When you spot the word "thumb" in a line of the data below, copy that line.

RECORDS SHOWN:
++++++
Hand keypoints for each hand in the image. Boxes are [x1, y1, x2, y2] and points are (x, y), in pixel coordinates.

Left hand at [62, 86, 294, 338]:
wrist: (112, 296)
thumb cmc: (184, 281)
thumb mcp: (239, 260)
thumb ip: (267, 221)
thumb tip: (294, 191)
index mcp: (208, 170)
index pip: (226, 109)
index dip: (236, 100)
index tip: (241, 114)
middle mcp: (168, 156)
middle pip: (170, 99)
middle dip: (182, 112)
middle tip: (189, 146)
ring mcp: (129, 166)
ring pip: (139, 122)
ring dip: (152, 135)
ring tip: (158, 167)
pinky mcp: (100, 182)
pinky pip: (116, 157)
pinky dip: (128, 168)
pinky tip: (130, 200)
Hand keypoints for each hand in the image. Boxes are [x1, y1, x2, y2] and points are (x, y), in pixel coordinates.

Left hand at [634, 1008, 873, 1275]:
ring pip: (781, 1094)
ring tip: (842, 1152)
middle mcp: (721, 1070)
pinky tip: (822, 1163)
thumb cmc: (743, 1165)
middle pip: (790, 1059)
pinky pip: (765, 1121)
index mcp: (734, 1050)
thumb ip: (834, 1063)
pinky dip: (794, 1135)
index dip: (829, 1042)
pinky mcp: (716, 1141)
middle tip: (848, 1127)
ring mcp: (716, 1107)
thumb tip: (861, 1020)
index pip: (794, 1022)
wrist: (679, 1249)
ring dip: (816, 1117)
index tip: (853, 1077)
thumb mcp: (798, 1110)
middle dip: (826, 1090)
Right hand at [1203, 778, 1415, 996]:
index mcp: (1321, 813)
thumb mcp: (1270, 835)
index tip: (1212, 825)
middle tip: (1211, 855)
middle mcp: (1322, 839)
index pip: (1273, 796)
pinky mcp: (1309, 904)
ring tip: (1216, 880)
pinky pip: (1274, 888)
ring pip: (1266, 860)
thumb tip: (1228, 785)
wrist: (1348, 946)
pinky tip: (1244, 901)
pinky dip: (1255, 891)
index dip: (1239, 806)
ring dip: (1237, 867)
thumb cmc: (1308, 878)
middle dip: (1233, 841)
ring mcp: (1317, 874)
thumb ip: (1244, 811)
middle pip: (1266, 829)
++++++
TASK OUTPUT:
thumb cmc: (184, 281)
thumb mcp: (239, 260)
thumb ip: (267, 221)
thumb tip: (294, 191)
thumb cmc: (743, 1165)
thumb ip: (834, 1063)
thumb tip: (861, 1020)
thumb mcp: (798, 1110)
thumb mcp: (1270, 835)
thumb tip: (1228, 785)
thumb cmc: (1308, 878)
thumb ip: (1244, 811)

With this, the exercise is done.